> _INSTRUCTIONS TO FOLLOW_
Only one stretch of the data below is wanted: the lines starting at the one with "<31,39,180,200> (left, top, right, bottom; pixels)" and ending at the one with "- liver metastasis: <184,141,208,162>", both included, given again exactly.

(Dataset entries)
* * *

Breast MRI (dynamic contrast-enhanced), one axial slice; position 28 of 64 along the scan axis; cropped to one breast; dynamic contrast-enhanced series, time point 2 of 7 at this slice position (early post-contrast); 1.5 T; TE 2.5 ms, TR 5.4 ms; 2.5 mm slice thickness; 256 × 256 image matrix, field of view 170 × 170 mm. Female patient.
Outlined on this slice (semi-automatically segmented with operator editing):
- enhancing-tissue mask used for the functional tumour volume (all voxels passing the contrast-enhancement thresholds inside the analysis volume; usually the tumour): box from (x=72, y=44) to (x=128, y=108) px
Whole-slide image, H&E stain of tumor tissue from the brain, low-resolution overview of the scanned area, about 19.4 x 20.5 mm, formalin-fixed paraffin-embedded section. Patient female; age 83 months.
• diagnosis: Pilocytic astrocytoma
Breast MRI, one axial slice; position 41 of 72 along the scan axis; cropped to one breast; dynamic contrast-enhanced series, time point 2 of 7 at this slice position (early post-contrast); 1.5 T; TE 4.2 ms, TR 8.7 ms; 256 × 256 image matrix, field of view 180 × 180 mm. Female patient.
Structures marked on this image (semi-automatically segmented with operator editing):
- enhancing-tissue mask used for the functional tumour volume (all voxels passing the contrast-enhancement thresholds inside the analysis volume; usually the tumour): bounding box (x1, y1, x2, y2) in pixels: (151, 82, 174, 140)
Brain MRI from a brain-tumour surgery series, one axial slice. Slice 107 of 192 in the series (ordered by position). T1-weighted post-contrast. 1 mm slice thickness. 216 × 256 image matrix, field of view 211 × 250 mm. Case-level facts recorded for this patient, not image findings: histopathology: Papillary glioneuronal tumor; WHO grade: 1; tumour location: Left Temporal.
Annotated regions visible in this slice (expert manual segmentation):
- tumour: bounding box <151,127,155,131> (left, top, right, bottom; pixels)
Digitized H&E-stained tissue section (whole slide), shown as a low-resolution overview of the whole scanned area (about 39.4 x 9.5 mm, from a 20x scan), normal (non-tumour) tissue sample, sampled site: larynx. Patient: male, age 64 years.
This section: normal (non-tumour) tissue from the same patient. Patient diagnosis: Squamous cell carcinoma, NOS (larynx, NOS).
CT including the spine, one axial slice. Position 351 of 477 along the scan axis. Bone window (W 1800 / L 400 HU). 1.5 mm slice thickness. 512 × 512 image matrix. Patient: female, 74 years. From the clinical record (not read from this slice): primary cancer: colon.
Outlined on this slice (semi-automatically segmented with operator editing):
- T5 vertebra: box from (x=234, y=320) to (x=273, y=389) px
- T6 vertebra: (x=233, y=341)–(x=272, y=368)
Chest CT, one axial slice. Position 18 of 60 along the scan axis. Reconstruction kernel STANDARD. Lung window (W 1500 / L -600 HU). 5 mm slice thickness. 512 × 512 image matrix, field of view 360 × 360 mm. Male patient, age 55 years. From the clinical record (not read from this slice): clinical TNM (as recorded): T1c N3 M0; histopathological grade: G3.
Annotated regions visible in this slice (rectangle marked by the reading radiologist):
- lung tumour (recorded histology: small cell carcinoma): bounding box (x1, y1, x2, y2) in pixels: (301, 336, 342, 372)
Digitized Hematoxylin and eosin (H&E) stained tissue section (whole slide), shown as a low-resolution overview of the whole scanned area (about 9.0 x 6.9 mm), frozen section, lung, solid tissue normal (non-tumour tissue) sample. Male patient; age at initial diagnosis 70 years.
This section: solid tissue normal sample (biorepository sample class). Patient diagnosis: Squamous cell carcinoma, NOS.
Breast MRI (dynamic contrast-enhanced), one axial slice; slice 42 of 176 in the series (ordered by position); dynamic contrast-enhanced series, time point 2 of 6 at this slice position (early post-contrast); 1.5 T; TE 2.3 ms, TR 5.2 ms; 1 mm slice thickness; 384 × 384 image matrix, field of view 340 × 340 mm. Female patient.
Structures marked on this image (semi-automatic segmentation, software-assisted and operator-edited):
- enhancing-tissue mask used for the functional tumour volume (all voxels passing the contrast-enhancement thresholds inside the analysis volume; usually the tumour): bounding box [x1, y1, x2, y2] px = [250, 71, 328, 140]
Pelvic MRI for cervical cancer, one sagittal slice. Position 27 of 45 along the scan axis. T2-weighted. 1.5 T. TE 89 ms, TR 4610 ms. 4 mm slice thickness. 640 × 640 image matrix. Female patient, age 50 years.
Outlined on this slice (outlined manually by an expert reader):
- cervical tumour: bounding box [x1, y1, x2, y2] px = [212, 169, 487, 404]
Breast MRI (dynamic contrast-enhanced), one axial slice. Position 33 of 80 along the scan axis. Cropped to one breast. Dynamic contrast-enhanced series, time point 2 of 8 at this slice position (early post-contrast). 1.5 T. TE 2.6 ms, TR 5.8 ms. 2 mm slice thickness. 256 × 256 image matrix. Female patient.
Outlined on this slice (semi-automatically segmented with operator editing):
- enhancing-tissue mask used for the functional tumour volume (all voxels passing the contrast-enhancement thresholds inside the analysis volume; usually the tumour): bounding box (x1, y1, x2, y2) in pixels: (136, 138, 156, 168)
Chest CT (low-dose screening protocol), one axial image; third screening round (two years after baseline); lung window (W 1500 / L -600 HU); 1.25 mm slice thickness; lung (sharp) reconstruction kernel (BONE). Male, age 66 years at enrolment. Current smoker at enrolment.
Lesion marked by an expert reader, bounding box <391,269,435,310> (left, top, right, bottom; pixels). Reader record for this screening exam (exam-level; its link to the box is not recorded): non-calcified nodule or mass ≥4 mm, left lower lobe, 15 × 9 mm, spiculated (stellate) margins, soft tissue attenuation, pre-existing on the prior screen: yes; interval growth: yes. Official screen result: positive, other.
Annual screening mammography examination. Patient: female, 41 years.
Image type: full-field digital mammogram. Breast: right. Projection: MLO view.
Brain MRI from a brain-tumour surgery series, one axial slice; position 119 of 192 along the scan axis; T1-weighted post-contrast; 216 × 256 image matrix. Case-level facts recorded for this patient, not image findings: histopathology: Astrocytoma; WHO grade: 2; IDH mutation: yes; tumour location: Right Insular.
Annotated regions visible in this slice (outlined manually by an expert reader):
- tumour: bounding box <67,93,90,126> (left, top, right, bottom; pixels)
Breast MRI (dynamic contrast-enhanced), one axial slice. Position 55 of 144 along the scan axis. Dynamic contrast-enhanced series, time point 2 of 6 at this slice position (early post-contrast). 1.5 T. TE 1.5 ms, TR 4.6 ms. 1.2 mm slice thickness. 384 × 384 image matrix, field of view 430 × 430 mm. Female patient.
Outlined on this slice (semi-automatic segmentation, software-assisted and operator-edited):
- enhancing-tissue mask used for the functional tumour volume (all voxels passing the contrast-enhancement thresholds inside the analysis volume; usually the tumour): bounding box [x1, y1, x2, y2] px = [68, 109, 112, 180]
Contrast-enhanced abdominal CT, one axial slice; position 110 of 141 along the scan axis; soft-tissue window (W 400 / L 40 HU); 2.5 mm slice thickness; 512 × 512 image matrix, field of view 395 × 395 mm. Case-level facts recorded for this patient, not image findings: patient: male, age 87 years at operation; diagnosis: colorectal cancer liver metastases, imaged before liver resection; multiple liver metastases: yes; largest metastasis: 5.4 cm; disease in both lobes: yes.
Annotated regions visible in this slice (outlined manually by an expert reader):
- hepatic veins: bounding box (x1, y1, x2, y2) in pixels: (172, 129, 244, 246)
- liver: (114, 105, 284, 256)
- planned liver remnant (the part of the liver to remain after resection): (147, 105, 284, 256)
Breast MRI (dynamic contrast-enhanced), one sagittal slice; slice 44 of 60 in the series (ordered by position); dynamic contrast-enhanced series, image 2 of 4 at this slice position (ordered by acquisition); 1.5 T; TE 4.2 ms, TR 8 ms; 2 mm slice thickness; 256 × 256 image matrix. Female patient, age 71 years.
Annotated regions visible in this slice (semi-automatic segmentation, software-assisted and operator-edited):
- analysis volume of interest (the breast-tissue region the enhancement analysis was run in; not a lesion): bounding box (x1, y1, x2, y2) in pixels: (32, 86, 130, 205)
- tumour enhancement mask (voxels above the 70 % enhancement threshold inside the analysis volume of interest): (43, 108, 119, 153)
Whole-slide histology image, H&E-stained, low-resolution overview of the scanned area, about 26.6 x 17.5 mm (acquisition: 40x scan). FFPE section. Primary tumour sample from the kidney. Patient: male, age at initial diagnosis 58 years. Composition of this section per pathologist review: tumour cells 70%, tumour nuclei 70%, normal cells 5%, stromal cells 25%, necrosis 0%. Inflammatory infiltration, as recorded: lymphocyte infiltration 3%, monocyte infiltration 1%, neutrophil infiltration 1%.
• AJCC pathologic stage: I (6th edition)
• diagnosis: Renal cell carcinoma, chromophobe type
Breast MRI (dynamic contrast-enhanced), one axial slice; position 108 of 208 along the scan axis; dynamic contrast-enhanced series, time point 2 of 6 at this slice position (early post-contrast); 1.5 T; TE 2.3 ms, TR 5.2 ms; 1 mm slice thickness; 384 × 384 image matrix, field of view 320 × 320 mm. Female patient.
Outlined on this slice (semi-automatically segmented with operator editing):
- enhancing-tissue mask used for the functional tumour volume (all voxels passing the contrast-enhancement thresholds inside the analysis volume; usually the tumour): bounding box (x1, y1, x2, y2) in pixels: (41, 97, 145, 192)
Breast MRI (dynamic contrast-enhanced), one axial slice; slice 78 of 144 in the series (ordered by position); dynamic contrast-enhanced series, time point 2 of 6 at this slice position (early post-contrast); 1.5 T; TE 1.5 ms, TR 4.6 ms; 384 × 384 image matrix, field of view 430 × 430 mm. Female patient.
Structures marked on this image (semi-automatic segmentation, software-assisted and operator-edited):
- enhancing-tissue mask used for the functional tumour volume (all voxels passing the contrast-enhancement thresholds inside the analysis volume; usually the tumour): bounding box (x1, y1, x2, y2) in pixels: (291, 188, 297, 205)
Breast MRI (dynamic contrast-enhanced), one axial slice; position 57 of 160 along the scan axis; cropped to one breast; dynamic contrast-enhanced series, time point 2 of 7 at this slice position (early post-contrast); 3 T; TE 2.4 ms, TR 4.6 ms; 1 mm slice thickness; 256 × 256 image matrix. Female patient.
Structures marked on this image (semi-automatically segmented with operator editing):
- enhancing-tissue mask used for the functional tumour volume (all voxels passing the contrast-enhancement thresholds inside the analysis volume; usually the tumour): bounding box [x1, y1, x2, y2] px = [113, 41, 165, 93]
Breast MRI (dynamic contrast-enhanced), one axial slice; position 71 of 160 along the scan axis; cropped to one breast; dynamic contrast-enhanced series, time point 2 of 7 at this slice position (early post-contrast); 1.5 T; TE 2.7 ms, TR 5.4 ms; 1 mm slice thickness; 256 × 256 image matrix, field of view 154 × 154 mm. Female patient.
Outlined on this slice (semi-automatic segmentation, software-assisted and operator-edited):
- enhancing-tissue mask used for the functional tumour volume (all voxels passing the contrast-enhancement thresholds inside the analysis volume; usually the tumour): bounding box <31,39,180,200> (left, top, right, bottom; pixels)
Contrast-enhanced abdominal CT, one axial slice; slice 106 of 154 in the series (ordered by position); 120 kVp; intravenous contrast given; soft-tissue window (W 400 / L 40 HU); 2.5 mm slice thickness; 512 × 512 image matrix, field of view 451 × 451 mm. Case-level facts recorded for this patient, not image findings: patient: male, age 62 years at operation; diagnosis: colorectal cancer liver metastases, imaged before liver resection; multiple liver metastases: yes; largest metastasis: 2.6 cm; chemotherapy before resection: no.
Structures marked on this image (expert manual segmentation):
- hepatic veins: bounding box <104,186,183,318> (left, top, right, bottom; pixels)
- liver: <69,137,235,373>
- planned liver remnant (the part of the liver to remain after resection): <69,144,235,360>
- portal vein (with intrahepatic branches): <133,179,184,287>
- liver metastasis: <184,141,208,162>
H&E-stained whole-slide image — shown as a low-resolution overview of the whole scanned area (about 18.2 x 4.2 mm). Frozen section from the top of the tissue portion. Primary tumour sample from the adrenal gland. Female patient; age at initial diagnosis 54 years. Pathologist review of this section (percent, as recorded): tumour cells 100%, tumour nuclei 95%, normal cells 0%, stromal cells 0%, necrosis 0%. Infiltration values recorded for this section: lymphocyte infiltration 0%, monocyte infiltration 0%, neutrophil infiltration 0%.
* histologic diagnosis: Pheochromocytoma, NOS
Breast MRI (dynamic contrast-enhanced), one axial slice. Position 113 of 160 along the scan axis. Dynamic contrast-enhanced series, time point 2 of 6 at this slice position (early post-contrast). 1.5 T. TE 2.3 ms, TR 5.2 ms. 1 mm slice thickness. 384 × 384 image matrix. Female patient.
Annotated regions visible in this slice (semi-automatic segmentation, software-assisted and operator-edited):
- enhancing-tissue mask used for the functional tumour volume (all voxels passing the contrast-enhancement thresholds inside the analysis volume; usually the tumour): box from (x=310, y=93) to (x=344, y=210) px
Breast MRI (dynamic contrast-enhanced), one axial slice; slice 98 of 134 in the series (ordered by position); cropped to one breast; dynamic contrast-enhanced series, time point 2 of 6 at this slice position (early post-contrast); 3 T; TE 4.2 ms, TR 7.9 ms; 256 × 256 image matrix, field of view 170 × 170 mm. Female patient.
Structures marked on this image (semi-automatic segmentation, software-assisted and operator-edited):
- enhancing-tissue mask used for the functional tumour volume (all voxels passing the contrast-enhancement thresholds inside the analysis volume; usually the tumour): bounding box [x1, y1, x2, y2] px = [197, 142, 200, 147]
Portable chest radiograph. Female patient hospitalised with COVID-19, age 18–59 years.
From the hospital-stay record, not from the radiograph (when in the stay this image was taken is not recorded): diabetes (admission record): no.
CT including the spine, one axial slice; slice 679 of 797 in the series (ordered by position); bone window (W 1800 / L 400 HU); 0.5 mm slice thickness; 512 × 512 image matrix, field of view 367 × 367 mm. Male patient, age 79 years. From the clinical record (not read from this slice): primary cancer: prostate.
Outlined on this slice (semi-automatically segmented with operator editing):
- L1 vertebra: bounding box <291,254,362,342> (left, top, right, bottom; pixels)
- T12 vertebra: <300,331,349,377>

* * *

> _RESULT OF THIS EXERCISE_
- enhancing-tissue mask used for the functional tumour volume (all voxels passing the contrast-enhancement thresholds inside the analysis volume; usually the tumour): bounding box <31,39,180,200> (left, top, right, bottom; pixels)
Contrast-enhanced abdominal CT, one axial slice; slice 106 of 154 in the series (ordered by position); 120 kVp; intravenous contrast given; soft-tissue window (W 400 / L 40 HU); 2.5 mm slice thickness; 512 × 512 image matrix, field of view 451 × 451 mm. Case-level facts recorded for this patient, not image findings: patient: male, age 62 years at operation; diagnosis: colorectal cancer liver metastases, imaged before liver resection; multiple liver metastases: yes; largest metastasis: 2.6 cm; chemotherapy before resection: no.
Structures marked on this image (expert manual segmentation):
- hepatic veins: bounding box <104,186,183,318> (left, top, right, bottom; pixels)
- liver: <69,137,235,373>
- planned liver remnant (the part of the liver to remain after resection): <69,144,235,360>
- portal vein (with intrahepatic branches): <133,179,184,287>
- liver metastasis: <184,141,208,162>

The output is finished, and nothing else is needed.